There is a paucity of data in children. However, in critically ill adults a decrease in serum albumin is associated with increased morbidity and mortality. This may represent a disease-related alteration in hepatic synthetic function. Albumin contributes up to 80% of COP in healthy subjects; however, its contribution towards COP is only 17% in critically ill individuals (Blunt et al). In adults, the studies suggest that albumin administration has no effect on mortality. In addition, its contribution towards COP is questionable. In fact, there appears to be no significant difference in COP of survivors compared with non-survivors of critical illness. Taken together, this information suggests that low serum albumin may merely be a surrogate marker of disease severity rather than an indicator of low COP. Hence, when treating patients with hypoalbuminaemia, efforts must be focused on correcting the underlying disorder, rather than reversal of hypoalbuminaemia; or, alternatively, on measuring COP directly.
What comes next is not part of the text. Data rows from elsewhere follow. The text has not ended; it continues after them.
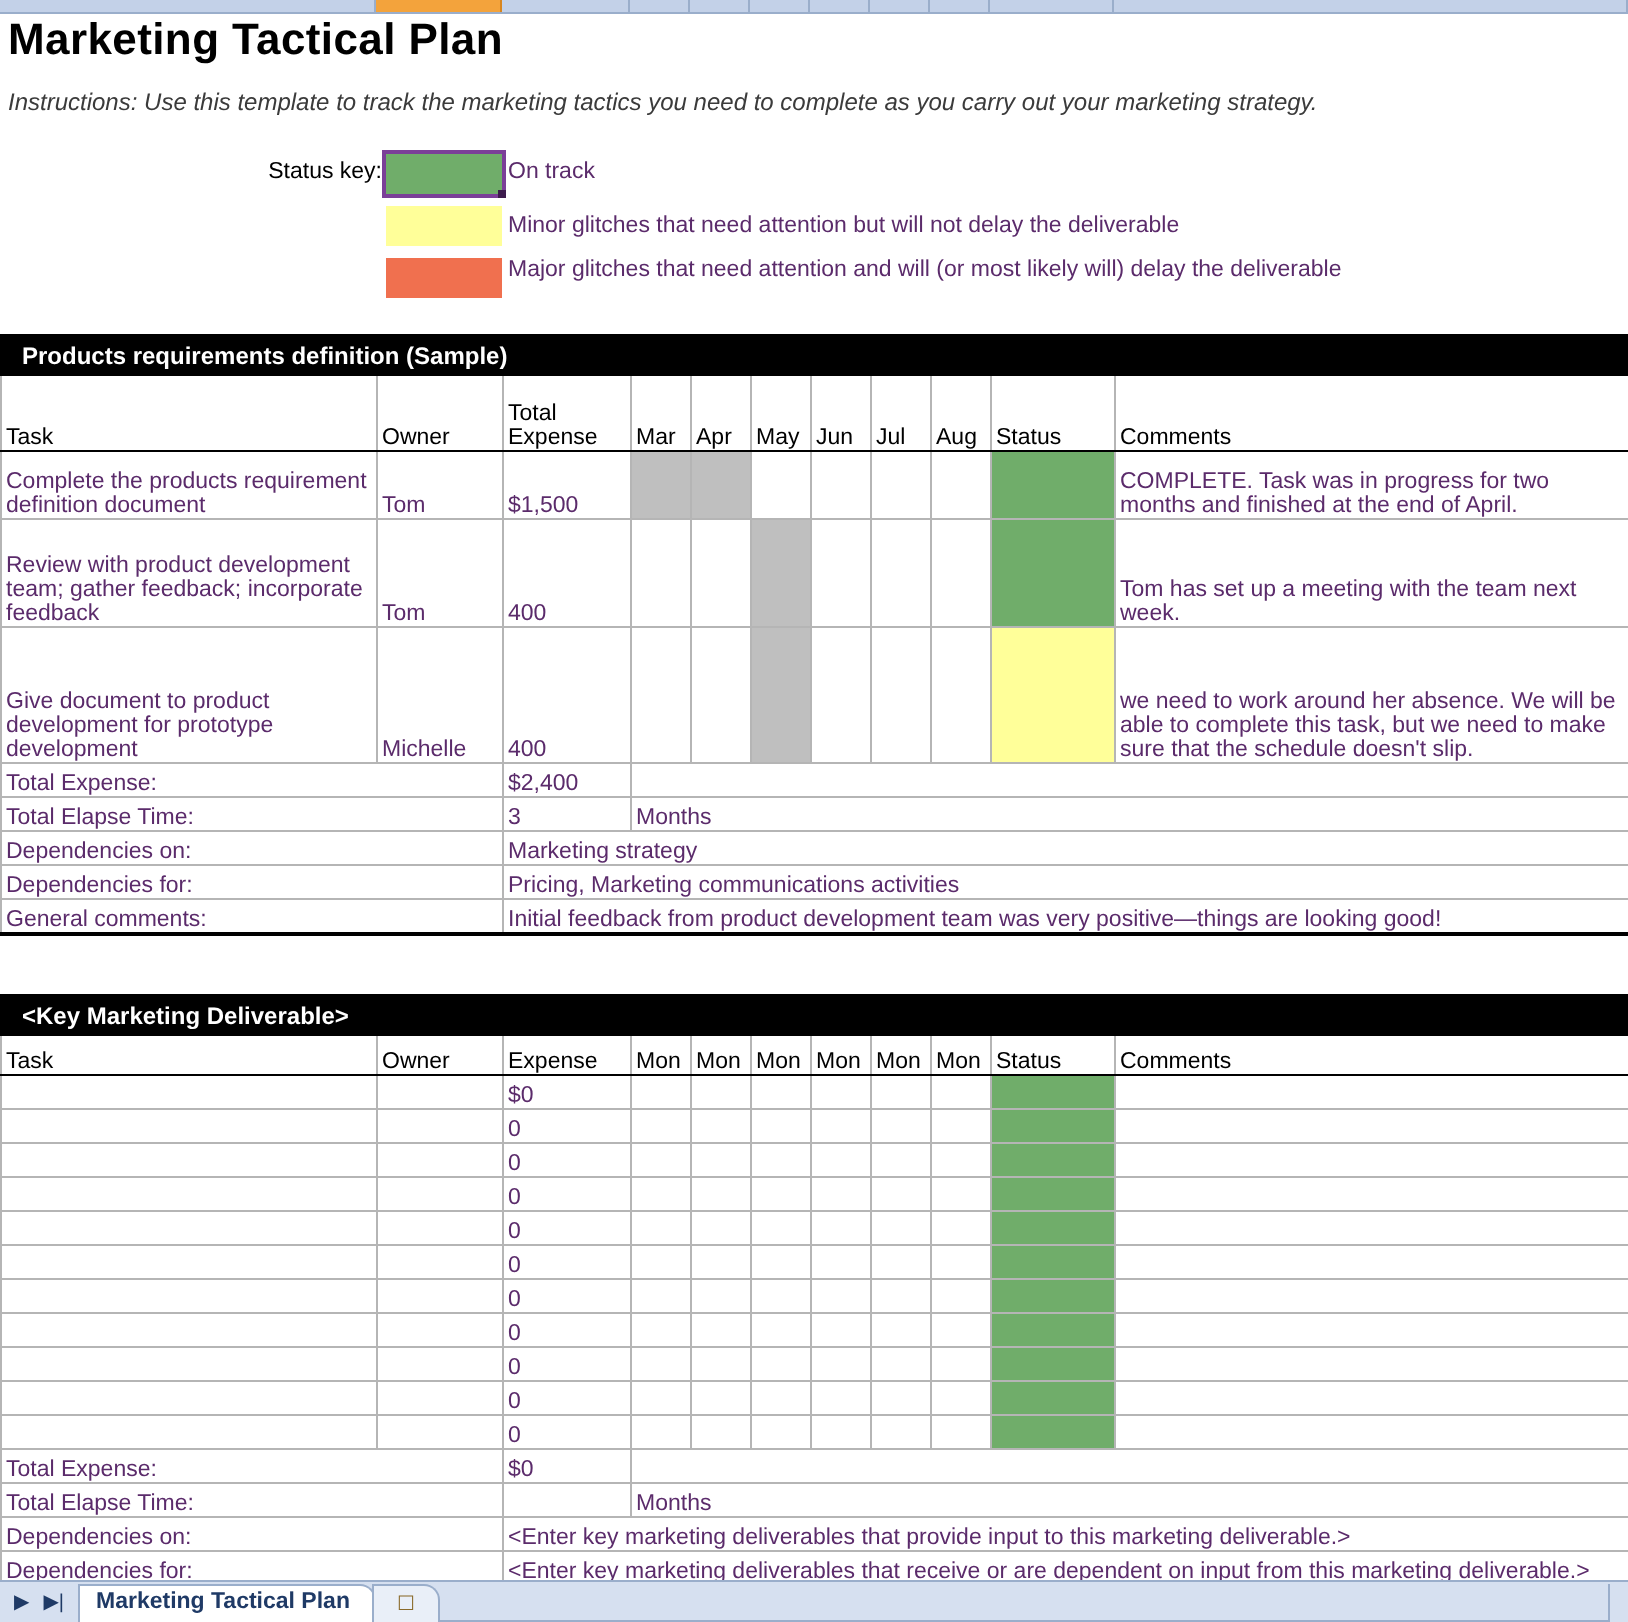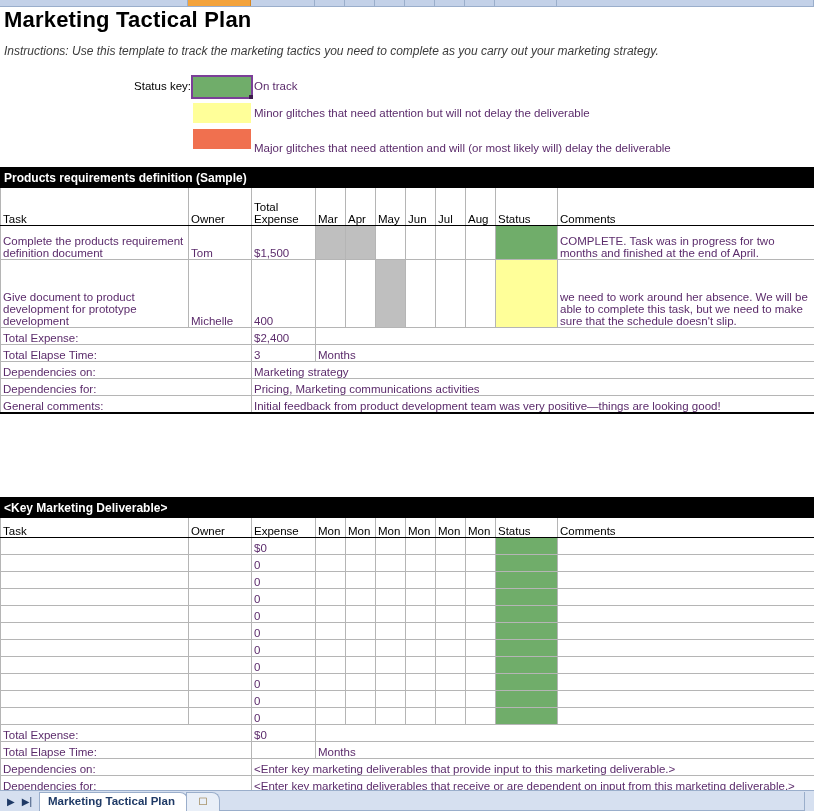--- a/index.html
+++ b/index.html
@@ -47,7 +47,7 @@
   .key-text { position:absolute; left:254px; font-size:11.5px; color:#5b2b6b; white-space:nowrap; }
   .kt1 { top:80px; }
   .kt2 { top:107px; }
-  .kt3 { top:142px; }
+  .kt3 { top:129px; }
 
   
   .sheet { position:absolute; left:0; width:814px; border-collapse:collapse; table-layout:fixed; }

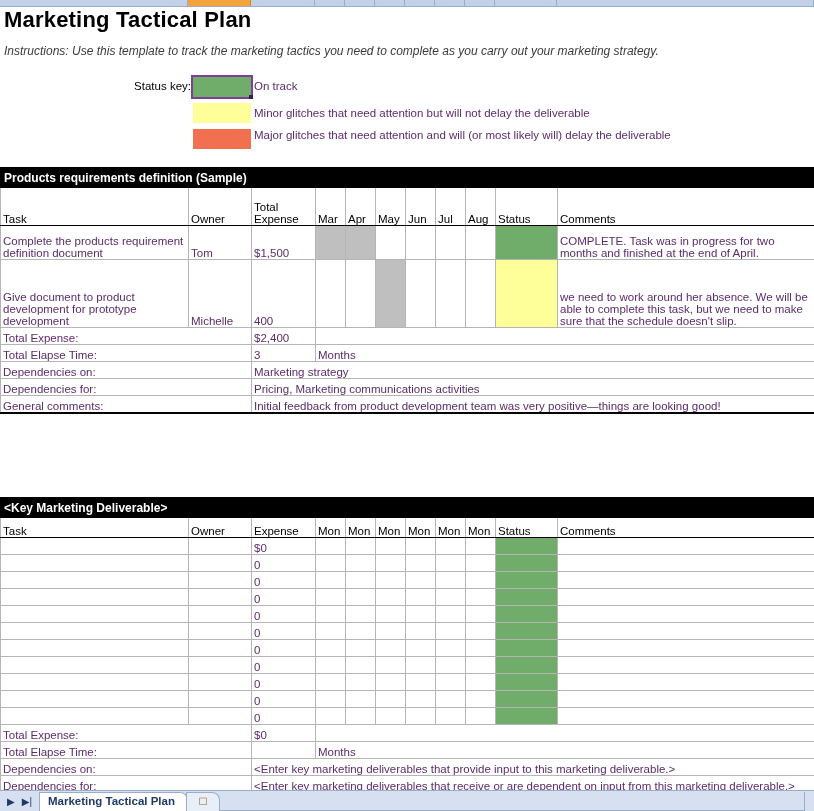--- a/index.html
+++ b/index.html
@@ -60,7 +60,7 @@
   }
   .bandhdr td {
     background:#000000; color:#ffffff; font-weight:bold;
-    font-size:12px; padding:2px 3px; vertical-align:middle;
+    font-size:12px; padding:2px 10px; vertical-align:middle;
     border:1px solid #000; height:20px;
   }
   .colhdr td {

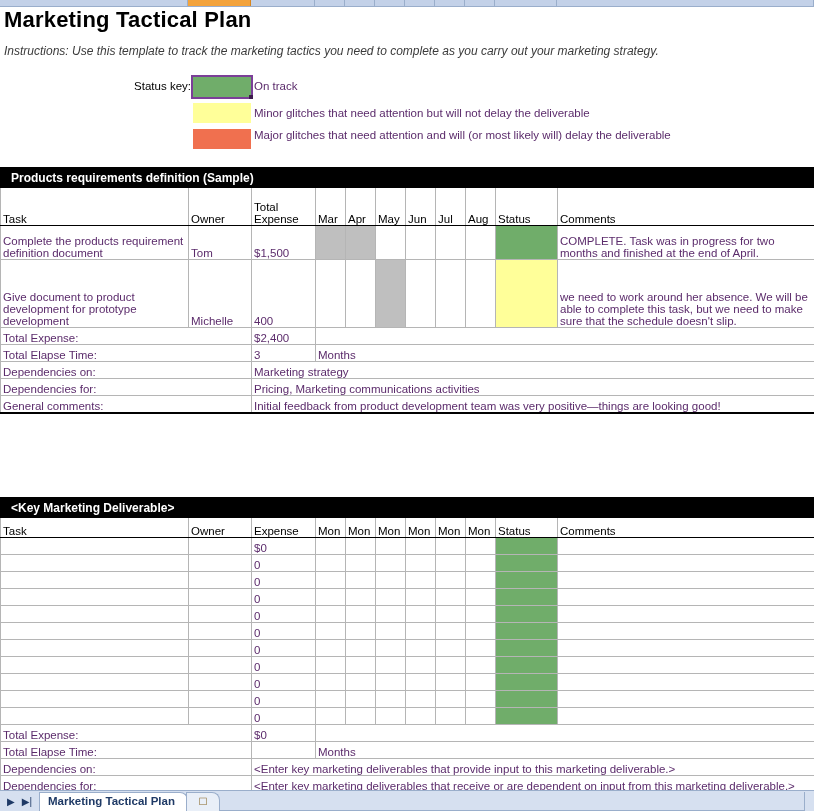--- a/index.html
+++ b/index.html
@@ -181,6 +181,19 @@
         <td class="vtop">COMPLETE. Task was in progress for two months and finished at the end of April.</td>
       </tr>
 
+      <tr style="height:54px">
+        <td class="vtop">Review with product development team; gather feedback; incorporate feedback</td>
+        <td>Tom</td>
+        <td class="num">400</td>
+        <td></td>
+        <td></td>
+        <td class="cell-gray"></td>
+        <td></td>
+        <td></td>
+        <td></td>
+        <td class="cell-green"></td>
+        <td>Tom has set up a meeting with the team next week.</td>
+      </tr>
 
       <tr style="height:68px">
         <td>Give document to product development for prototype development</td>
There are no such studies in children, but in the systematic reviews the relationship between mortality and albumin administration was similar to that described in adults. We therefore speculate that in children with protracted or critical illness, such as seen in oncological or life-threatening disease, the adult relationship between albumin, COP and outcome may also hold. However, this idea should be tested by prospective biochemical study.

Clinical Bottom Line

Little published research addresses the question of albumin use in oncological hypoalbuminaemia in children. Critically ill adults with hypoalbuminaemia do not have better outcomes when treated with albumin.

Level of Evidence

Level 3 - Small numbers of small studies or great heterogeneity or very different population.

References

  1. Grundmann R, Heistermann S. Postoperative albumin infusion therapy based on colloid osmotic pressure. A prospectively randomized trial. Archives of Surgery 1985;120(8):911-15.
  2. Blunt MC, Nicholson JP, Park GR. Serum albumin and colloid oncotic pressure in survivors and nonsurvivors of prolonged critical illness. Anaesthesia 1998;53(8):755-761.
  3. Alderson P, Bunn F, Lefebvre C, et al. Human albumin solution for resuscitation and volume expansion in critically ill patients. In The Cochrane Library Issue 3, 2000. Oxford: Update Software.
  4. Wilkes MM, Navickis RJ. Patient survival after human albumin administration. A meta-analysis of randomized controlled trials. Ann Intern Med 2001;135(3):149-164.